European credit markets have performed well recently, all things considered. The question now is whether they’ve performed too well.
The ICE BofA Euro Corporate Index has returned a solid 3.2 per cent over the past three months. And for its high-yield counterpart? Make that 6.3 per cent. Not too bad for a region that only expects to avoid recession because of an unexpectedly warm winter and an Irish rescue (notwithstanding the rising rates and nearby war).
Fund managers are now evenly split about whether the “fast and furious corporate bond rally” has been warranted, according to Bank of America’s latest European credit-investor survey, out Monday.
On one side, 41 per cent of surveyed investors “say that the credit rally was justified by a mix of lower recession fears, cheap valuations, falling rates [volatility] and the return of inflows”, the bank writes.
On the other side are the investors — another 41 per cent of respondents — who “say that the credit rally has gotten ahead of itself, as rate hikes will hit the economy with a lag, and markets are too optimistic on the expectation of rate cuts.”
The bank’s strategists say the “pain trade” for now is even tighter spreads and even higher valuations. Fund managers are holding cash; this is partly because it now offers some yield, but also because of inflows from investors. The cash should provide some “dry powder” in a market where supply has been thin, they add.
But on a longer timeframe, “valuations risk becoming a stumbling block for the credit market as we head into Q2”.
One point of concern: the steepest credit rebounds have occurred in the real estate/property and utilities sectors, both highly sensitive to interest rates. Those gains signal at least some expectation of rate cuts, which were put on hold when the widely expected EU recession never materialised.

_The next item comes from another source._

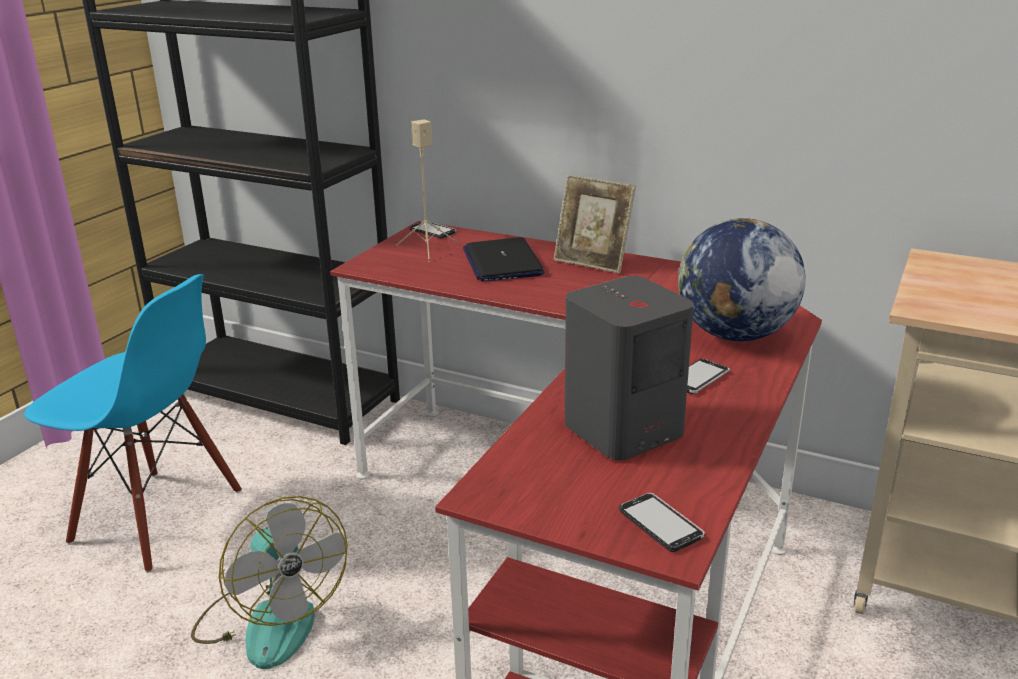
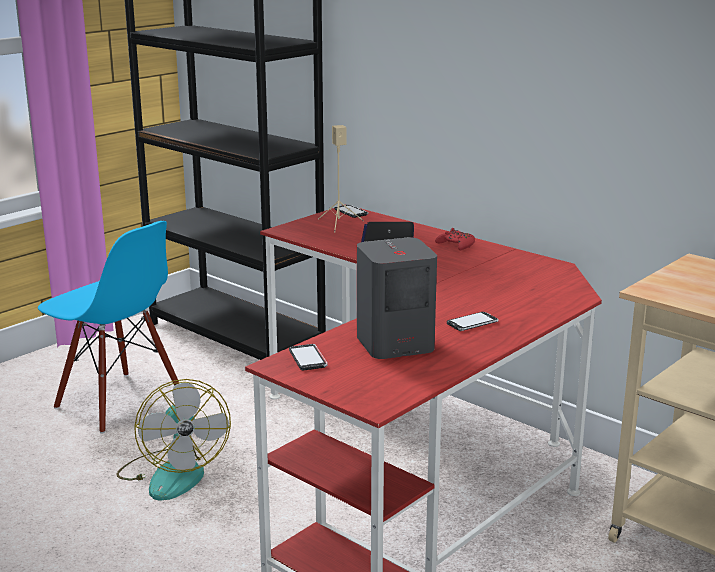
camera: 15 degrees right, 5 degrees down
(592, 263) = (456, 245): picture frame -> red game controller
(660, 524) = (378, 393): phone -> phone (308, 359)
(734, 335) = (523, 301): globe -> none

History isn’t working in credit investors’ favour, either: “credit rallies this big have only ever been seen on the back of ECB largesse,” the bank writes, whether through rate cuts or bond purchases. Yet as our colleagues Delphine Strauss and Colby Smith reported, ECB President Christine Lagarde has been striking a tone that makes even Fed Chair Jay Powell sound dovish.
This all provides interesting context to BofA’s breakdown of worries between investors in high-grade and junk-rated bonds:
It’s all a bit tough to read (despite the note’s above-average graphic design). But the poll shows that high-yield investors are most worried about a global recession, while investment-grade investors worry about a central-bank “policy mistake” (meaning a steep global recession caused by rate increases).
This is what you would expect. Junk-rated credit is more sensitive to growth and investment-grade bonds perform worse when interest rates rise.
But it also reminds us that if there’s really no energy-driven EU recession, the “policy error” recession becomes the more probable problem for markets. IG investors may want to take note.